[Source data]

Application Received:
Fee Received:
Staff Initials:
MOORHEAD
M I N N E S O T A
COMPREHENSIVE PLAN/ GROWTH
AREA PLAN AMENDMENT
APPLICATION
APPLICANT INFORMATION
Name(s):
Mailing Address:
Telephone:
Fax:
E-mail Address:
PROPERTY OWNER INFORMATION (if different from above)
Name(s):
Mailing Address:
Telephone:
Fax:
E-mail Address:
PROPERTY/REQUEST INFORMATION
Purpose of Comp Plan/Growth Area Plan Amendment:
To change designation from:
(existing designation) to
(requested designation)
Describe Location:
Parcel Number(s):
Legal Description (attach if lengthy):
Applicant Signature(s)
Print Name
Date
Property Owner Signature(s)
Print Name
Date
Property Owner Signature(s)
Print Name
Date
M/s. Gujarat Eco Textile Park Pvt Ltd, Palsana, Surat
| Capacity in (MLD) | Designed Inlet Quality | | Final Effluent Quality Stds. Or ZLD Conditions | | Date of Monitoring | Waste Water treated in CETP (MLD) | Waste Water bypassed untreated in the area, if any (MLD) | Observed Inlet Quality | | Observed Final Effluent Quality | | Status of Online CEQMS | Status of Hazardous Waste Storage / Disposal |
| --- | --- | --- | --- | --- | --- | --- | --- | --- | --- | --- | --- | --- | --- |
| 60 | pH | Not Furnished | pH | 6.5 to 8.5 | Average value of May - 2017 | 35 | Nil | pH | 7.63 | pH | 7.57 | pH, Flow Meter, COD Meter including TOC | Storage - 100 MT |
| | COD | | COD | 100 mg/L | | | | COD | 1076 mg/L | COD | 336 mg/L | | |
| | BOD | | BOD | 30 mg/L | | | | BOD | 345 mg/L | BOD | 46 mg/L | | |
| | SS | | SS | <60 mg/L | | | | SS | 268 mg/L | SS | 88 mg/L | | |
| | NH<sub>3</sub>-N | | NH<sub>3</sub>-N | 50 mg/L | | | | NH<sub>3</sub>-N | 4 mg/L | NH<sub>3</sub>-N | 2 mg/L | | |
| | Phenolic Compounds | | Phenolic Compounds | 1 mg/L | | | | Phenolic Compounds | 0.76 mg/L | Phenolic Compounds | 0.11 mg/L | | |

[/Source data]

> Work order: The entries above hold the needed span. Transcribe exactly the lines from the one with "M I N N E S O T A" to the one with "Storage - 100 MT |", both included.

> Response for this exercise:
M I N N E S O T A
COMPREHENSIVE PLAN/ GROWTH
AREA PLAN AMENDMENT
APPLICATION
APPLICANT INFORMATION
Name(s):
Mailing Address:
Telephone:
Fax:
E-mail Address:
PROPERTY OWNER INFORMATION (if different from above)
Name(s):
Mailing Address:
Telephone:
Fax:
E-mail Address:
PROPERTY/REQUEST INFORMATION
Purpose of Comp Plan/Growth Area Plan Amendment:
To change designation from:
(existing designation) to
(requested designation)
Describe Location:
Parcel Number(s):
Legal Description (attach if lengthy):
Applicant Signature(s)
Print Name
Date
Property Owner Signature(s)
Print Name
Date
Property Owner Signature(s)
Print Name
Date
M/s. Gujarat Eco Textile Park Pvt Ltd, Palsana, Surat
| Capacity in (MLD) | Designed Inlet Quality | | Final Effluent Quality Stds. Or ZLD Conditions | | Date of Monitoring | Waste Water treated in CETP (MLD) | Waste Water bypassed untreated in the area, if any (MLD) | Observed Inlet Quality | | Observed Final Effluent Quality | | Status of Online CEQMS | Status of Hazardous Waste Storage / Disposal |
| --- | --- | --- | --- | --- | --- | --- | --- | --- | --- | --- | --- | --- | --- |
| 60 | pH | Not Furnished | pH | 6.5 to 8.5 | Average value of May - 2017 | 35 | Nil | pH | 7.63 | pH | 7.57 | pH, Flow Meter, COD Meter including TOC | Storage - 100 MT |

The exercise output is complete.